By improving the management of our pastures, we are not just looking after our soils and the life that they contain, but also the health of our horses who are eating the grass grown in them.
The hardest part of teaching people about working with natural systems and improving pasture health is that it’s not something you can buy off the shelf from the local rural supplies, spread it or spray it and water it in. Soil health will be achieved when we restore the natural balance that allows the interaction of the soil food web as illustrated in the reference illustration (picture 1). Natural systems are a way of thinking, and the only science recognised by nature. When you don’t work with nature’s natural systems you suffer, and it will cost you money.
Compost & Tea Making:
Typically, clients call us and say “We just went to the rural supplies with our soil test and it says that our soils are deficient in (N) Nitrogen”. So they sold us a tone of High (N) Fertiliser to correct the problem. It’s cost a lot of money and we have no clear results, what can we do”?
Importing soil improvers starts a cycle of dependency on prescription farm management and high costs, and begins to kill our soils. Just imagine there was a way of recycling everything that your farm or pony club provided naturally to make your own fertiliser! It is possible, and over a short period of time, you never need to spend another cent on importing soil improvers.
Compost is made using the waste products of your animals’ manure, stable bedding, weeds from paddocks, lawn clippings, and household waste such as food scraps and paper (anything that was once living can be composted). These are mixed into a pile of around 2 cubic meters, just like making cake.
Hot Composting:
The Berkley Method of hot composting (Developed at the University of Berkley USA) is based on turning the compost pile regularly to encourage an aerobic (with oxygen) process and heating the pile with a balanced mixture of high nitrogen items like lawn clippings and manures, with carbon (straw or paper). The biology will heat the pile up and eat and break down organic matter, bringing the temp to an ideal range of 55oC to 65oC, which kills all bad pathogens in the animal manures, weed seeds etc… Temperature is critical in this process, and by turning the pile when the 65oC is reached it is possible to achieve highly fertile soil building compost rich and abundant in microbes, fungy and every element required, and this can all be achieved in just 28 days.
Compost Tea:
Once a level of closed system pasture management is reached, phase 2 of the cycle can begin. Compost Tea uses about 1kg of your nutrient rich compost and requires the use of a (1000ltr) tea brewer. The tea brewer enables us to soak the compost in water for 24hrs in a brewer bag while a high flow of air bubbling past it separates the soil biology from the compost, and attaches it to the highly oxygenated water which is then sprayed on to the soil.

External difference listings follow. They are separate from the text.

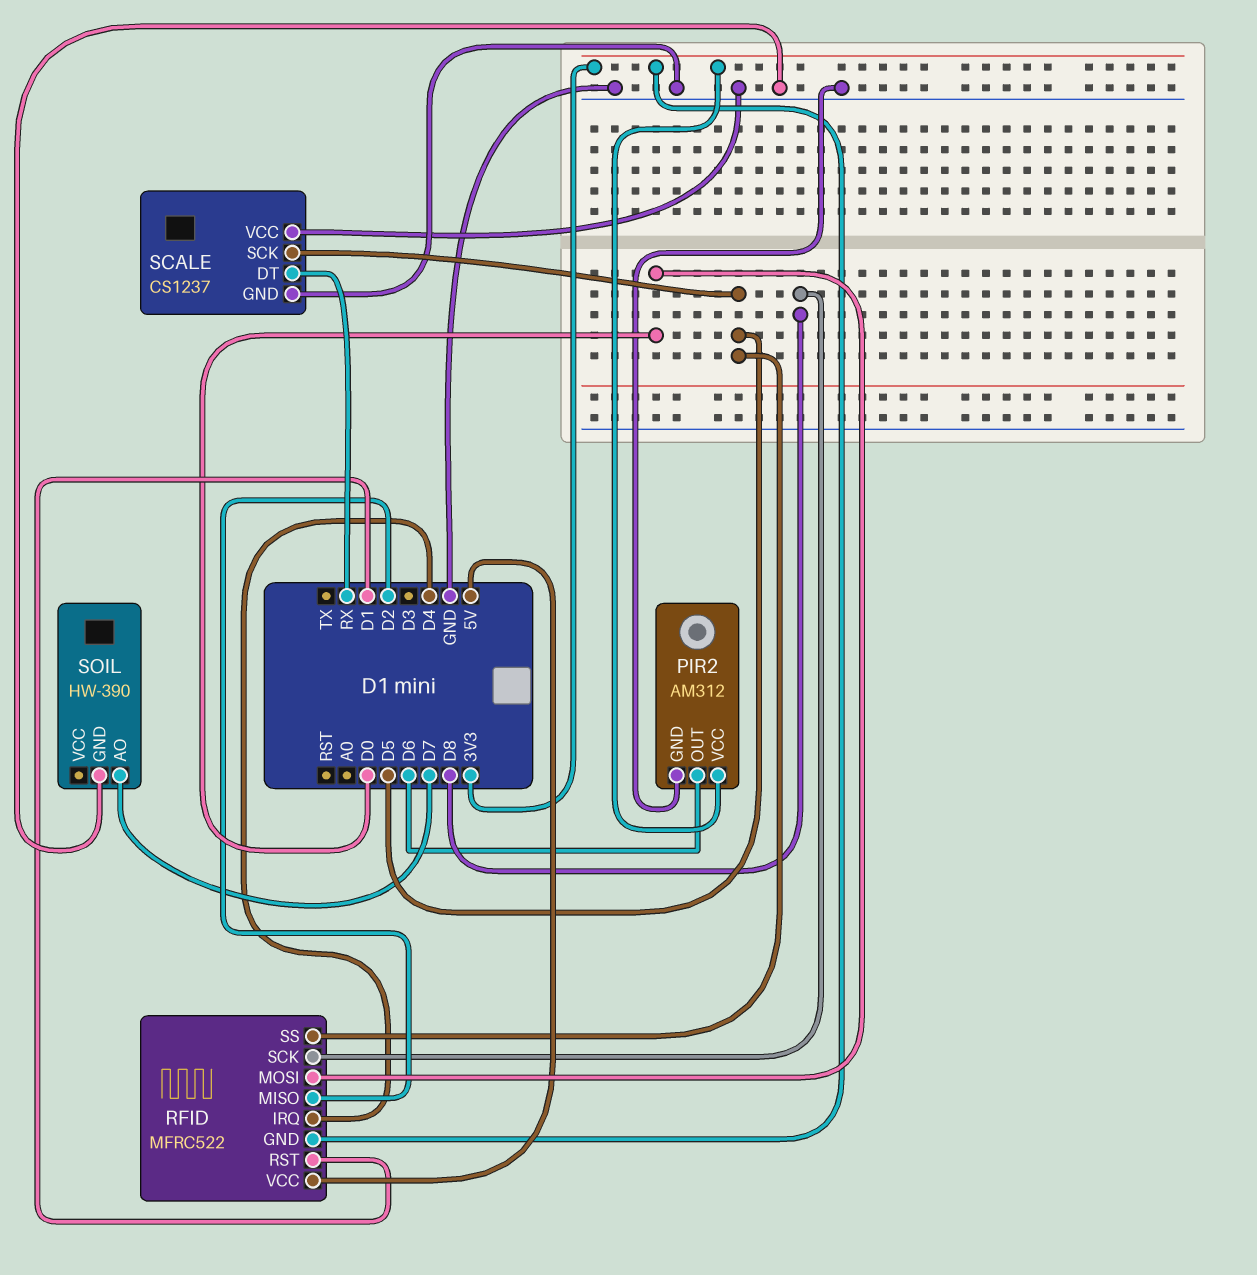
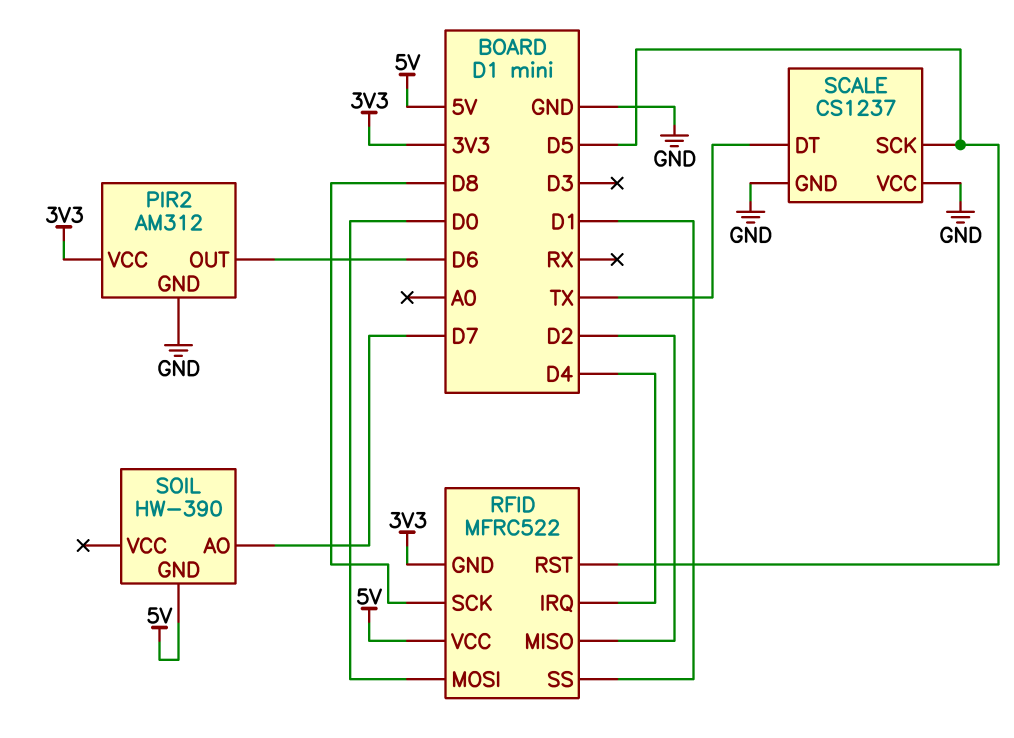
RFID pin RST: D1 -> D5
RFID pin SS: D5 -> D1
SCALE pin DT: RX -> TX
SOIL pin GND: GND -> 5V

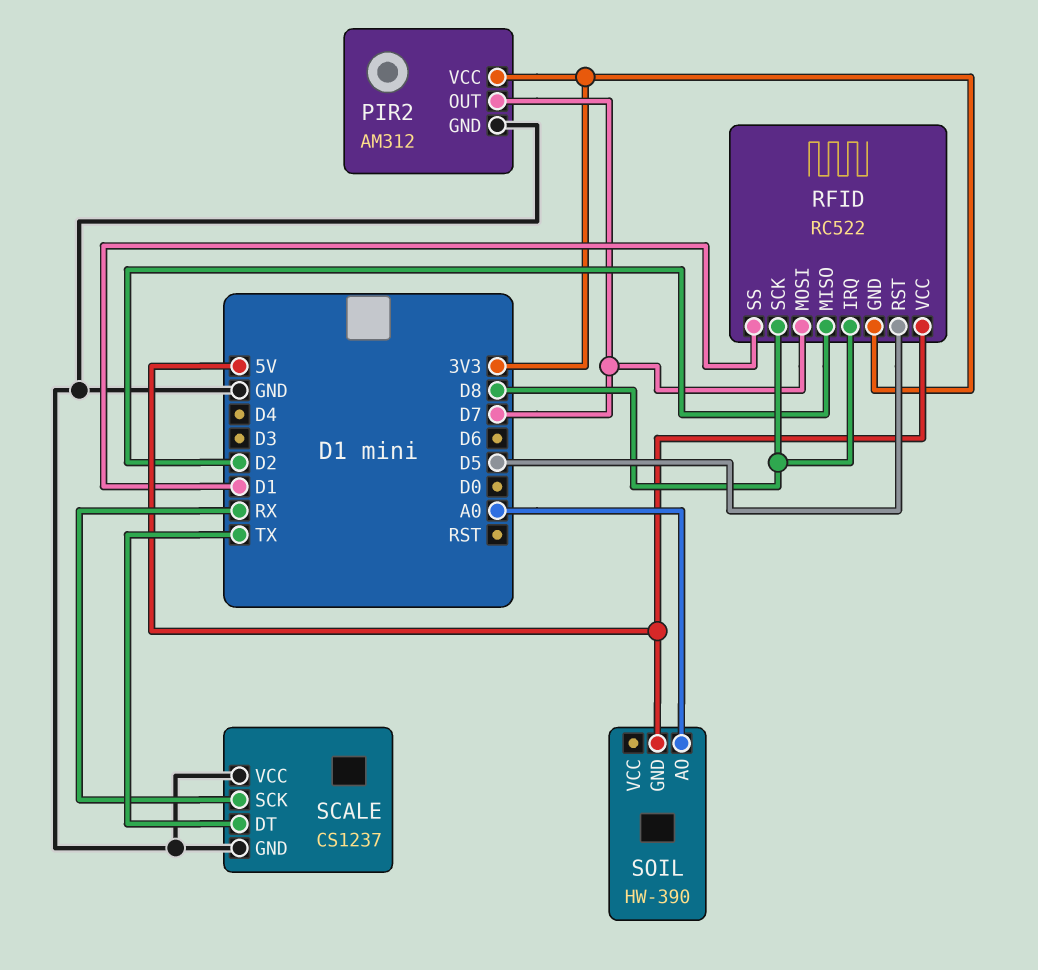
PIR2 pin OUT: D6 -> D7
RFID: MFRC522 -> RC522
RFID pin IRQ: D4 -> D8
RFID pin MOSI: D0 -> D7
SCALE pin SCK: D5 -> RX
SOIL pin AO: D7 -> A0

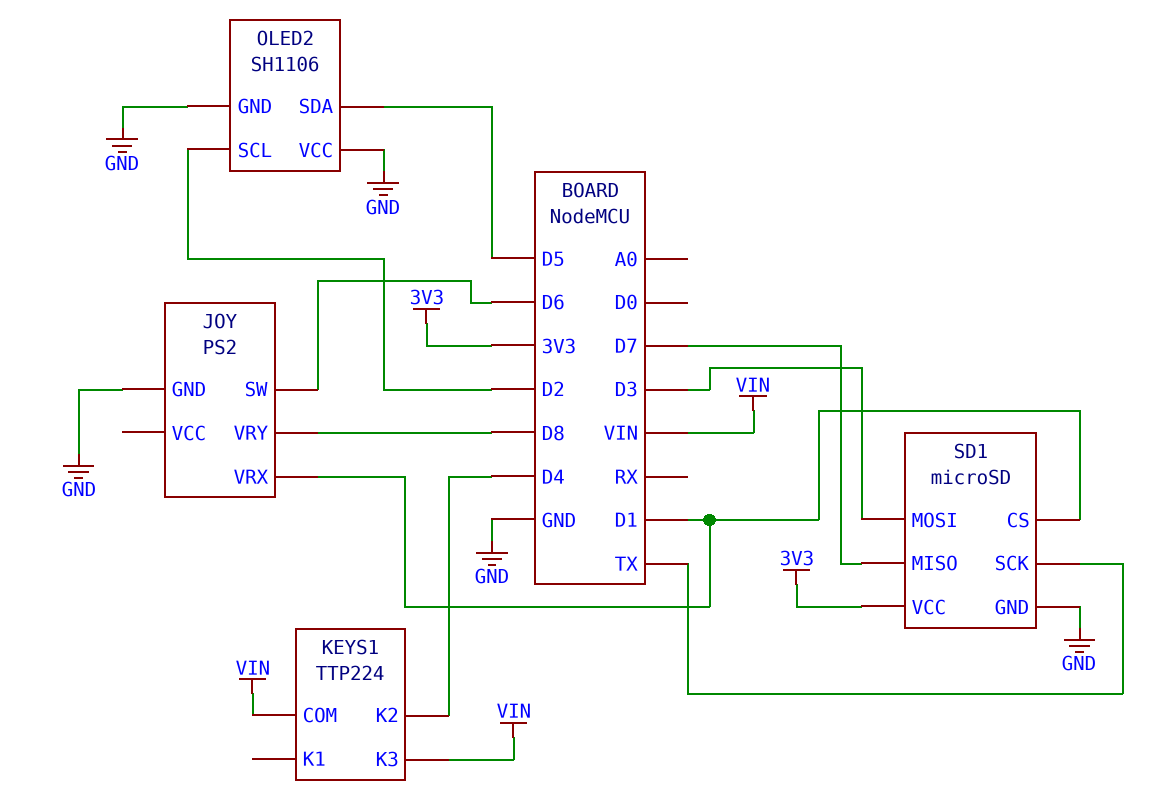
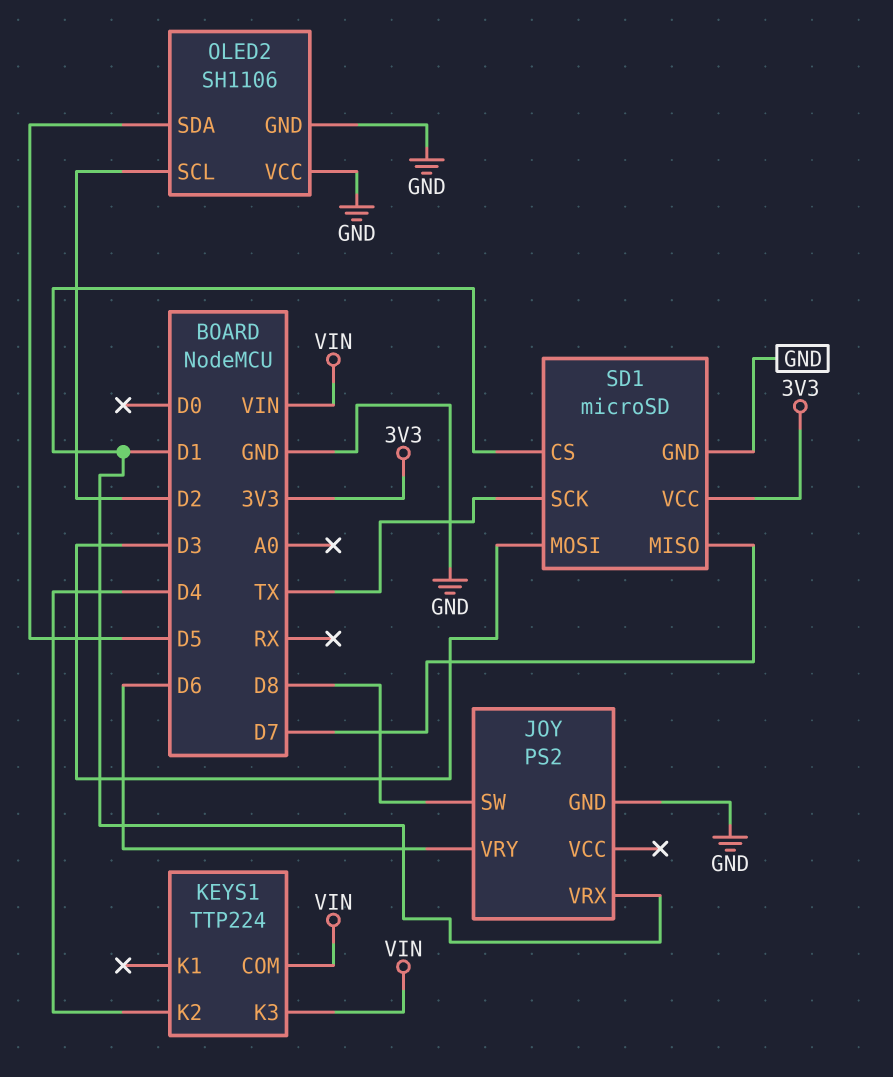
JOY pin SW: D6 -> D8
JOY pin VRY: D8 -> D6

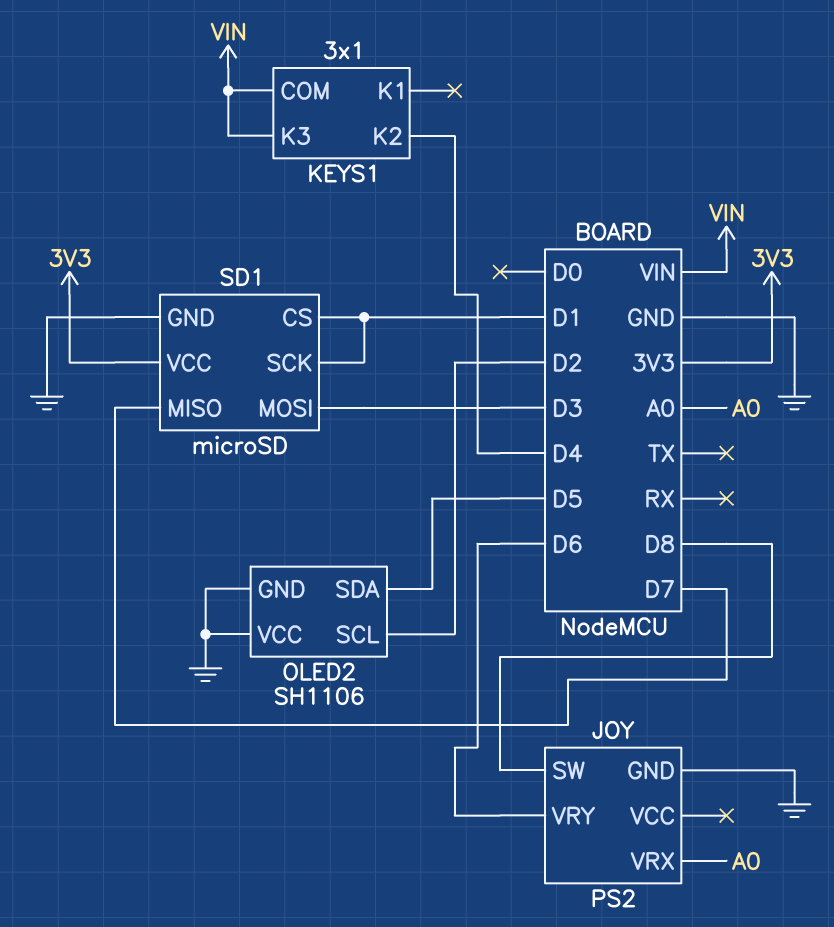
JOY pin VRX: D1 -> A0
KEYS1: TTP224 -> 3x1
SD1 pin SCK: TX -> D1

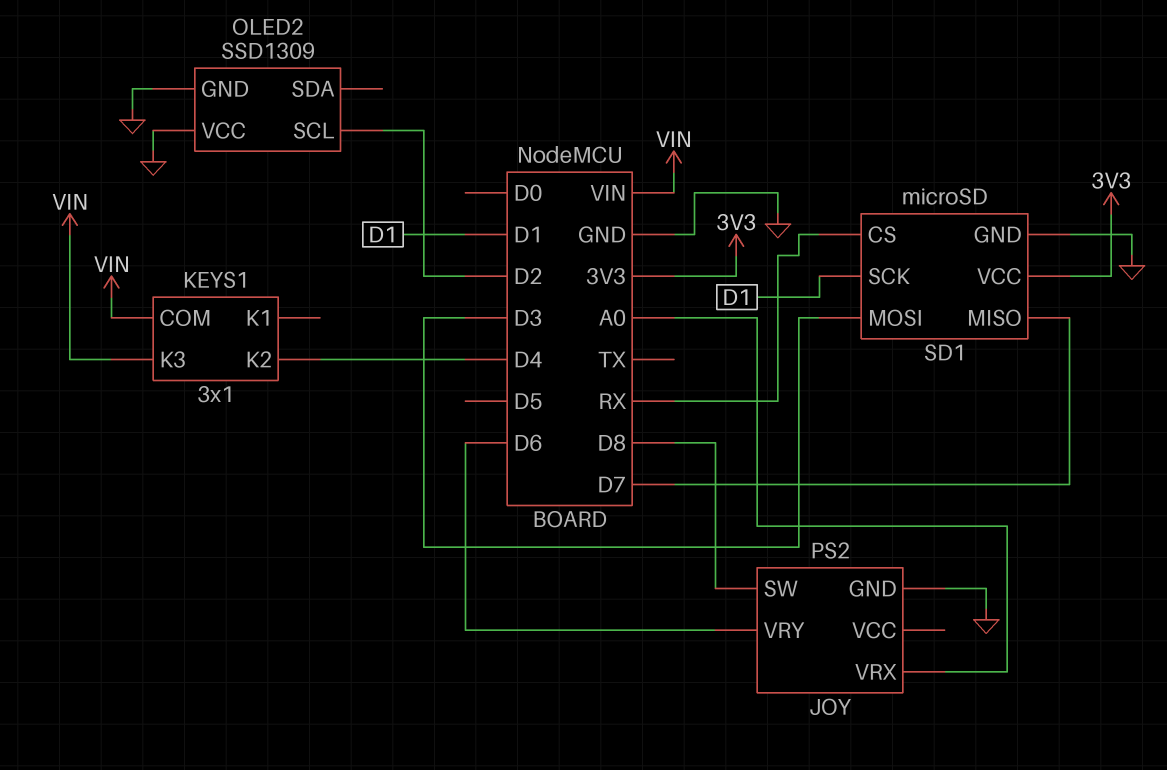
OLED2: SH1106 -> SSD1309
OLED2 pin SDA: D5 -> none
SD1 pin CS: D1 -> RX

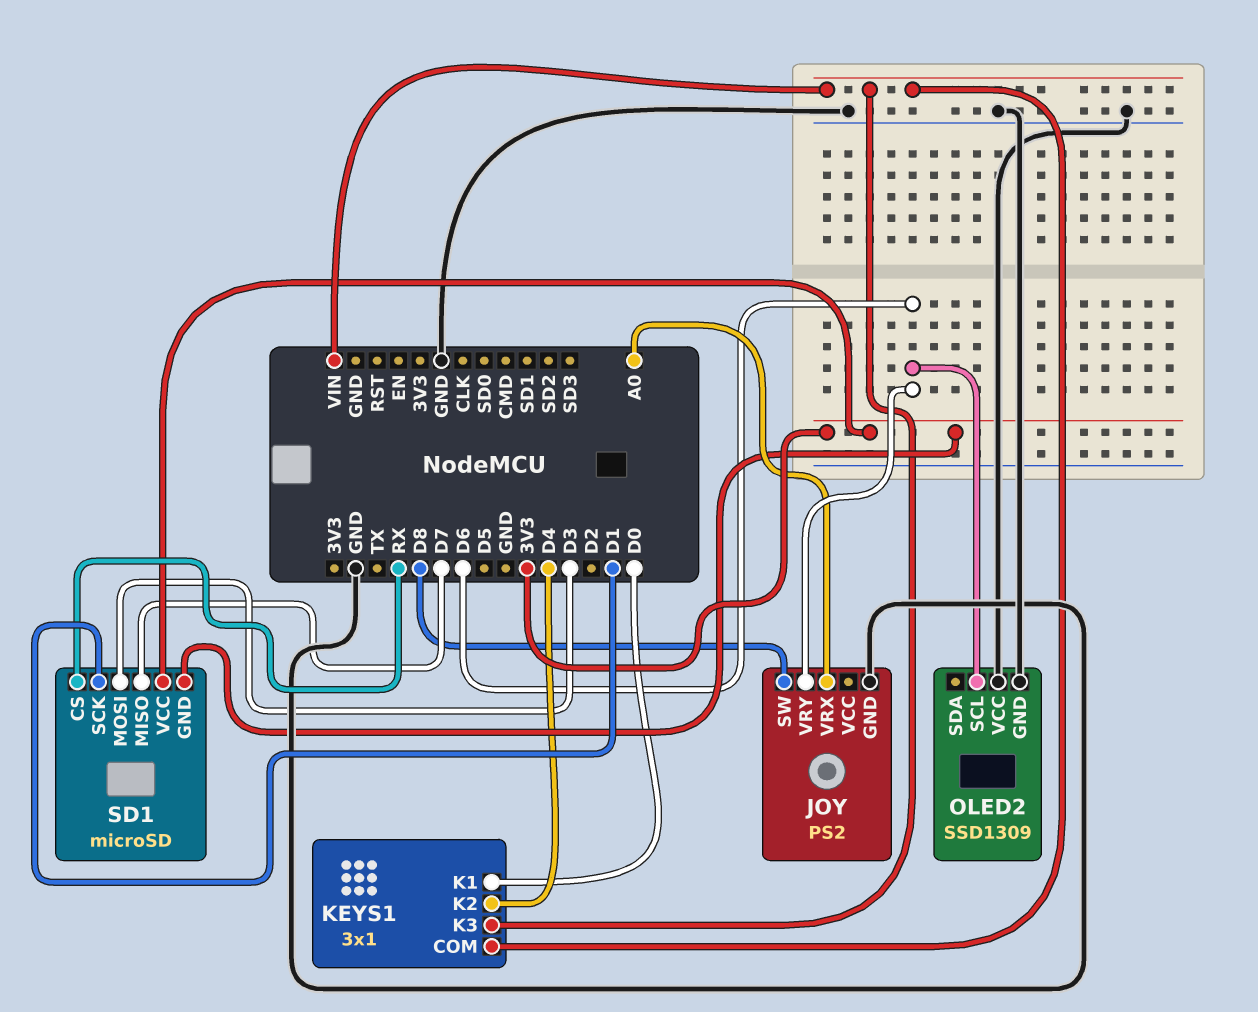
KEYS1 pin K1: none -> D0
OLED2 pin SCL: D2 -> D6
SD1 pin GND: GND -> 3V3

(Note: please don’t try this by placing manure into still water! This is very dangerous as it breeds bad anaerobic bacteria which can be harmful to you and your horse.)
When tea is brewed the correct way (as researched and developed by the Soil Foodweb Institute (SFI) Worldwide and in Lismore, NSW), horse owners can achieve sustainability, get to know their soils as well as their horses, and save a lot of money in the process.
Another bonus is that it could also make you money! For example, a highly biology rich compost “Inoculum Compost” made by an experienced composter and sold for compost tea making is worth $150 per kg to biodynamic farmers. Imagine what a good fundraiser this would be for your Pony Club!